Trump seeks to slash business regulations
President Donald Trump set a daunting goal for government agencies bound by complex procedures, ordering his department heads to kill two regulations for each new one they issue.
The two-for-one order is “a big one,” Trump said as he signed the directive Monday while surrounded by small-business executives in the Oval Office. Fulfilling the promise, which he made shortly after his election, may prove more difficult than signing an order.
“It’s going to be hard to implement, just because changing rules involves going through detailed administrative processes and soliciting public comment,” said Darrell West, director of governance studies at the Brookings Institution in Washington. “So it’s not a situation where an agency head can come in and kill a regulation overnight.”
Eliminating a regulation is itself a regulatory process, one that involves months of work that can include vetting multiple rule drafts and reacting to thousands or even millions of comments from industries, trade groups and individuals. The process generally takes months, and can be challenged with a lawsuit by aggrieved parties.
Monday’s action is another example of how the White House under Trump seeks to upend standard Washington practice in areas as diverse as immigration, lobbying, border security and the structure of the national security apparatus. Trump also said he’s determined to go after the 2010 Dodd-Frank banking overhaul law because he believes it has made it extremely difficult for businesses to get loans.
“The president’s order is a good first step on the long road toward eliminating ball-and-chain regulations so small businesses can create jobs and expand the economy,’ said Juanita Duggan, president of the National Federation of Independent Business. “The extraordinary costs and complexity of regulations fall hardest on America’s small and independent businesses.”
Under the executive order signed Monday, for each new rule created, federal agencies must identify at least two to be repealed, and the total incremental cost of all new regulations needs to be zero, according to the directive. The order doesn’t apply to military, national security, and foreign affairs functions.
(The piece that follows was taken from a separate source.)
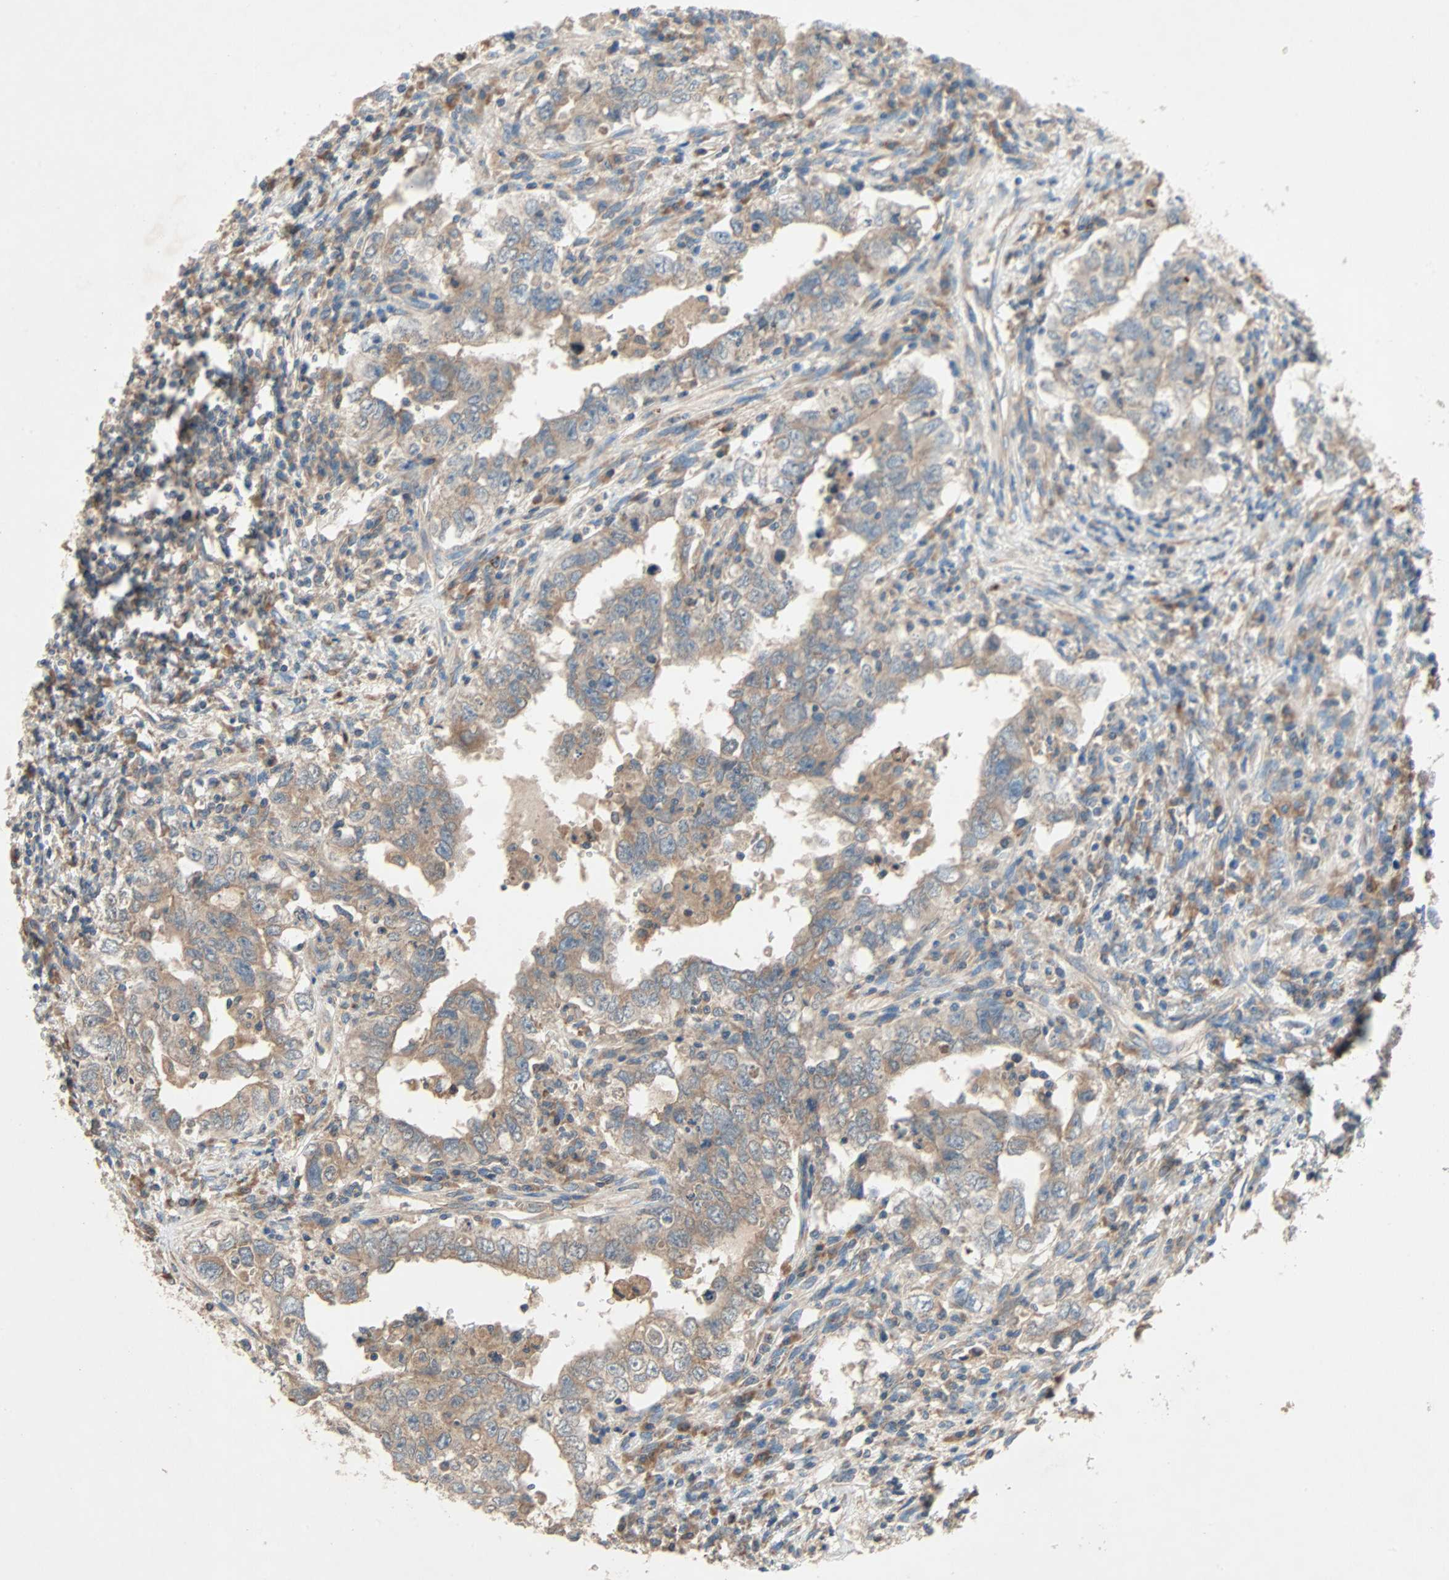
{"staining": {"intensity": "weak", "quantity": ">75%", "location": "cytoplasmic/membranous"}, "tissue": "testis cancer", "cell_type": "Tumor cells", "image_type": "cancer", "snomed": [{"axis": "morphology", "description": "Carcinoma, Embryonal, NOS"}, {"axis": "topography", "description": "Testis"}], "caption": "Approximately >75% of tumor cells in human embryonal carcinoma (testis) demonstrate weak cytoplasmic/membranous protein staining as visualized by brown immunohistochemical staining.", "gene": "XYLT1", "patient": {"sex": "male", "age": 26}}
Much is left undecided. The directive tasks Trump’s yet-to-be-named Office of Management and Budget director with deciding what constitutes a regulation, whether more exemptions should be made and even if it should be phased in.
Federal agencies and departments will identify the regulatory targets for proposed elimination under their jurisdiction, and the White House will have the final say, according to senior administration officials who spoke on condition of anonymity.
“Particularly in the environmental area, you can’t just make a change,” West said. “You have to demonstrate that the costs outweigh the benefits if you want to kill something, so that involves looking at health risks and the economic impact of regulations.”
To carry out the president’s intent, agencies would need to write a regulation that kills two rules, said Jeff Holmstead, a partner at Bracewell LLP who is a former assistant administrator at the Environmental Protection Agency.
Holmstead said he believes that over time “they’ll figure out an implementation strategy that makes some sense of these.”
“President Trump’s executive order helps bring the nation’s regulatory regime into the 21st century by putting regulators on a budget, and addressing the costs agencies can impose each year,” House Speaker Paul Ryan said in an e-mailed statement.
Canada, the United Kingdom and Australia offset new regulations by removing old ones, Marcus Peacock, a distinguished research professor at the George Washington University Regulatory Studies Center, wrote in a December research paper. Those schemes are one element of broader initiatives, such as assessing the hardship imposed by each rule.
“Unlike just counting the number of regulations, using the cost of additional paperwork at least measures some of the burden regulations impose on the economy,” Peacock wrote.
James Gattuso, a senior fellow in regulatory policy at the Heritage Foundation, a Washington-based group that favors limited government, said Trump’s rule doesn’t obviate the need for wider action.
“It wouldn’t hurt. It certainly sends a message,” Gattuso said. “I worry that this is a bit of a gimmick instead real change.”